━━━ Given information

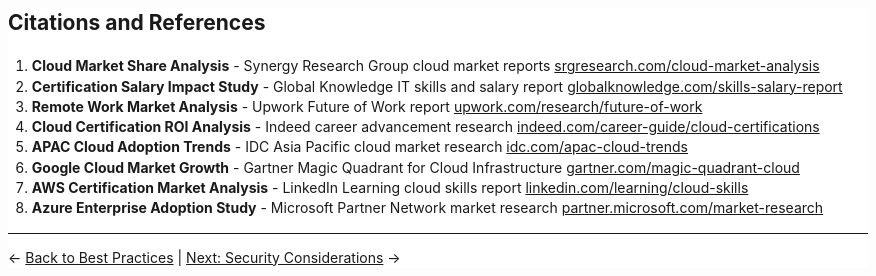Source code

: 
## Citations and References

1. **Cloud Market Share Analysis** - Synergy Research Group cloud market reports [srgresearch.com/cloud-market-analysis](https://srgresearch.com/cloud-market-analysis)
2. **Certification Salary Impact Study** - Global Knowledge IT skills and salary report [globalknowledge.com/skills-salary-report](https://globalknowledge.com/skills-salary-report)
3. **Remote Work Market Analysis** - Upwork Future of Work report [upwork.com/research/future-of-work](https://upwork.com/research/future-of-work)
4. **Cloud Certification ROI Analysis** - Indeed career advancement research [indeed.com/career-guide/cloud-certifications](https://indeed.com/career-guide/cloud-certifications)
5. **APAC Cloud Adoption Trends** - IDC Asia Pacific cloud market research [idc.com/apac-cloud-trends](https://idc.com/apac-cloud-trends)
6. **Google Cloud Market Growth** - Gartner Magic Quadrant for Cloud Infrastructure [gartner.com/magic-quadrant-cloud](https://gartner.com/magic-quadrant-cloud)
7. **AWS Certification Market Analysis** - LinkedIn Learning cloud skills report [linkedin.com/learning/cloud-skills](https://linkedin.com/learning/cloud-skills)
8. **Azure Enterprise Adoption Study** - Microsoft Partner Network market research [partner.microsoft.com/market-research](https://partner.microsoft.com/market-research)

---

← [Back to Best Practices](./best-practices.md) | [Next: Security Considerations](./security-considerations.md) →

━━━━━━

### Written task
Switch every "Study" in the data to "Survey" and write out all of the data again with nothing else changed. Leave the pictures out.

### Task solution
Source code

: 
## Citations and References

1. **Cloud Market Share Analysis** - Synergy Research Group cloud market reports [srgresearch.com/cloud-market-analysis](https://srgresearch.com/cloud-market-analysis)
2. **Certification Salary Impact Survey** - Global Knowledge IT skills and salary report [globalknowledge.com/skills-salary-report](https://globalknowledge.com/skills-salary-report)
3. **Remote Work Market Analysis** - Upwork Future of Work report [upwork.com/research/future-of-work](https://upwork.com/research/future-of-work)
4. **Cloud Certification ROI Analysis** - Indeed career advancement research [indeed.com/career-guide/cloud-certifications](https://indeed.com/career-guide/cloud-certifications)
5. **APAC Cloud Adoption Trends** - IDC Asia Pacific cloud market research [idc.com/apac-cloud-trends](https://idc.com/apac-cloud-trends)
6. **Google Cloud Market Growth** - Gartner Magic Quadrant for Cloud Infrastructure [gartner.com/magic-quadrant-cloud](https://gartner.com/magic-quadrant-cloud)
7. **AWS Certification Market Analysis** - LinkedIn Learning cloud skills report [linkedin.com/learning/cloud-skills](https://linkedin.com/learning/cloud-skills)
8. **Azure Enterprise Adoption Survey** - Microsoft Partner Network market research [partner.microsoft.com/market-research](https://partner.microsoft.com/market-research)

---

← [Back to Best Practices](./best-practices.md) | [Next: Security Considerations](./security-considerations.md) →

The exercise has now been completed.